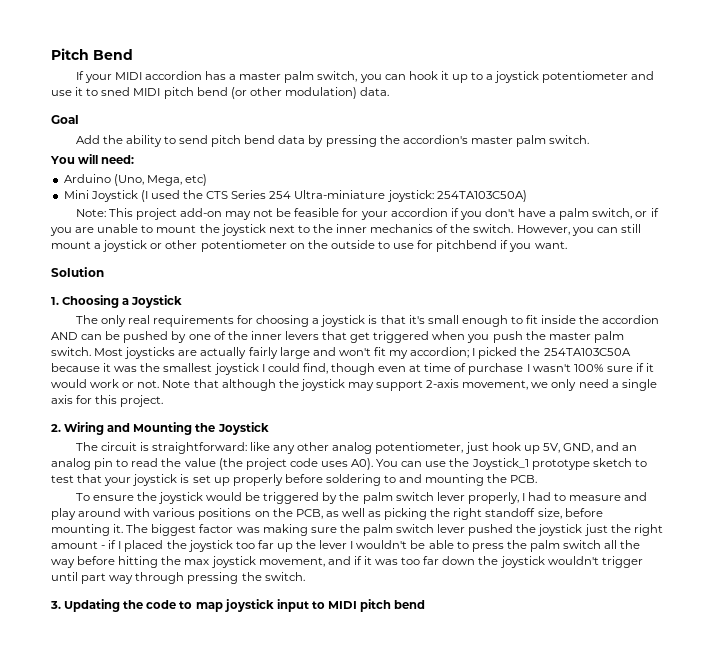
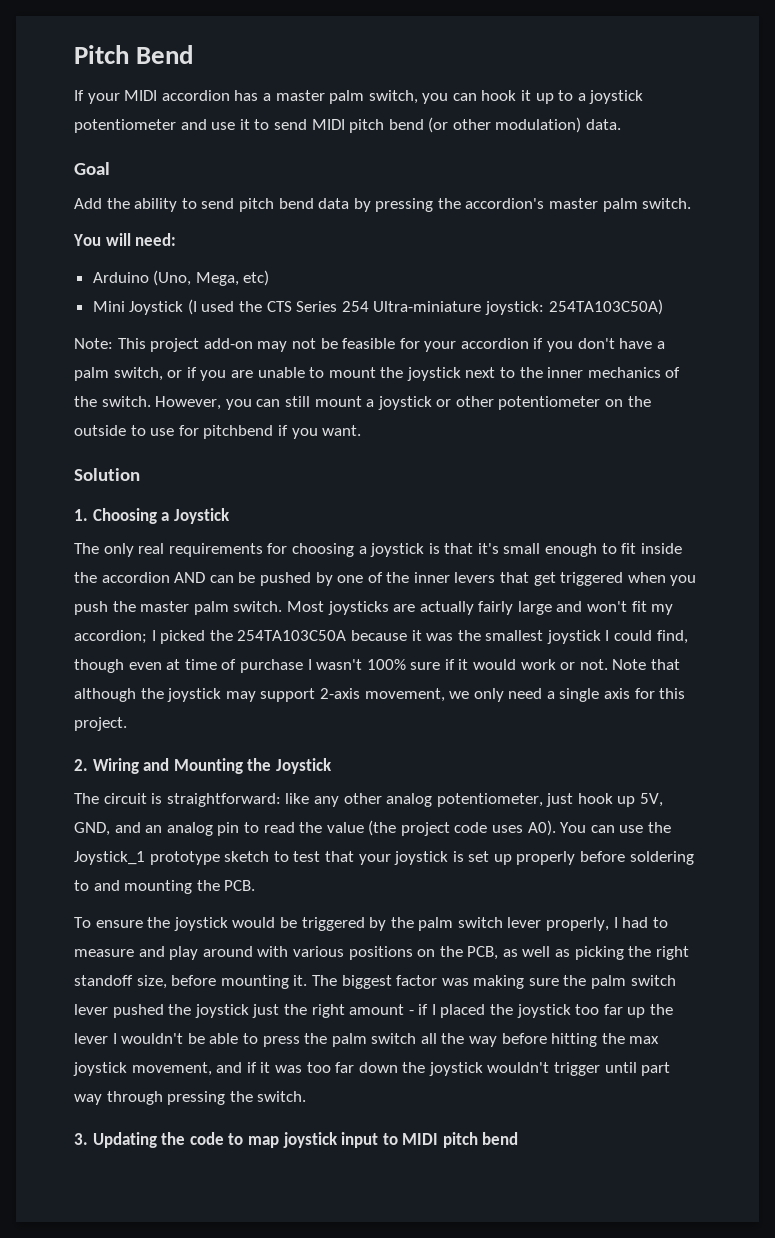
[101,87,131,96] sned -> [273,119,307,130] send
━━━━━━━━━━━━━━━━━━━━
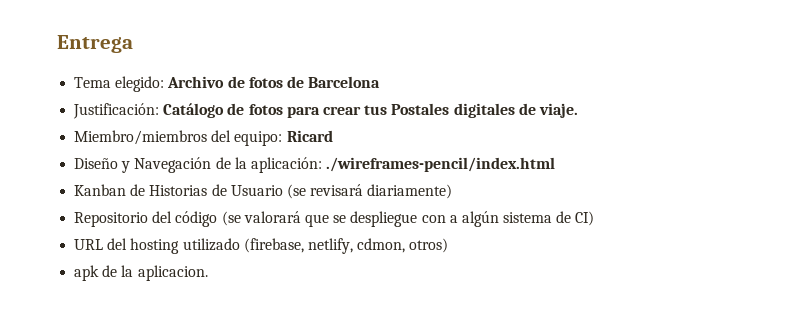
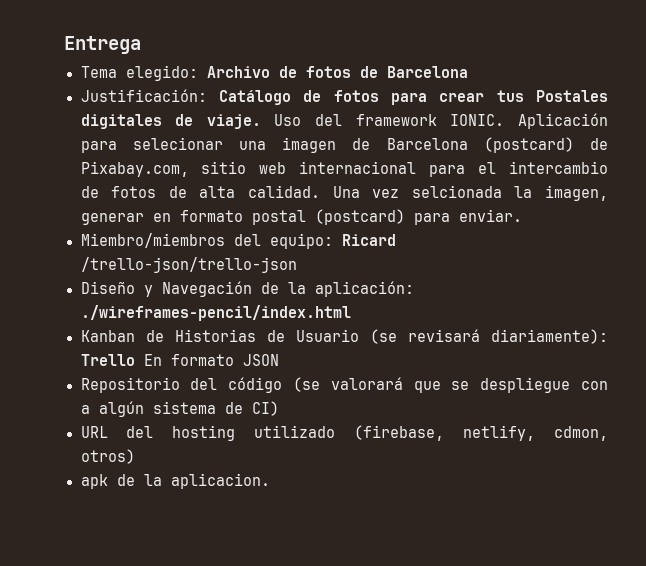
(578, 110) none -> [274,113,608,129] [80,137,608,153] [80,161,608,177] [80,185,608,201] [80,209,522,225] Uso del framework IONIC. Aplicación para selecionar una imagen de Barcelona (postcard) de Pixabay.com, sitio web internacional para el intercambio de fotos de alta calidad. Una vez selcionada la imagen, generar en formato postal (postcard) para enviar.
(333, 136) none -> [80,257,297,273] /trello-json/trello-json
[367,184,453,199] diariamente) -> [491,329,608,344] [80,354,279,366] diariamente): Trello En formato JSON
━━━━━━━━━━━━━━━━━━━━
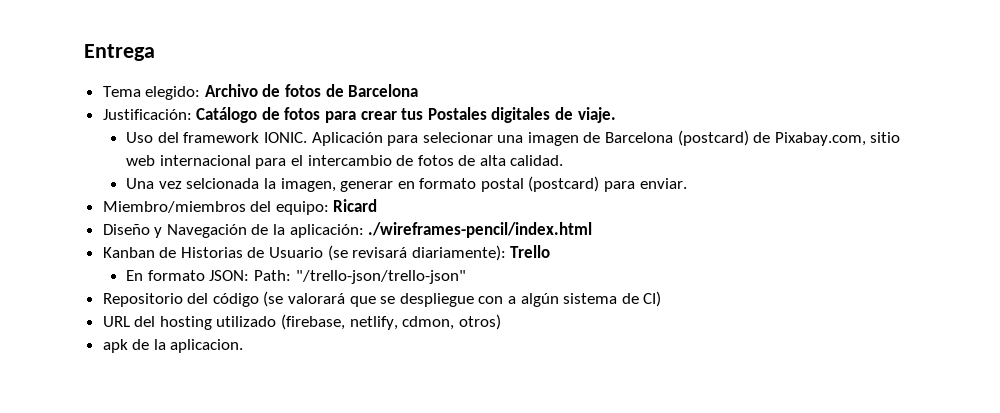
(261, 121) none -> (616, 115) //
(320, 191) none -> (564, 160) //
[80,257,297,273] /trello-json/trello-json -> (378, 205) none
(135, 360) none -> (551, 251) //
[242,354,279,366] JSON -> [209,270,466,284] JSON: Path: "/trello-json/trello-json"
━━━━━━━━━━━━━━━━━━━━
> EXERCISE DESCRIPTION
Return a copy of each line in the entries that carries the string "formato".

> EXPECTED ANSWER
(578, 110) none -> [274,113,608,129] [80,137,608,153] [80,161,608,177] [80,185,608,201] [80,209,522,225] Uso del framework IONIC. Aplicación para selecionar una imagen de Barcelona (postcard) de Pixabay.com, sitio web internacional para el intercambio de fotos de alta calidad. Una vez selcionada la imagen, generar en formato postal (postcard) para enviar.
[367,184,453,199] diariamente) -> [491,329,608,344] [80,354,279,366] diariamente): Trello En formato JSON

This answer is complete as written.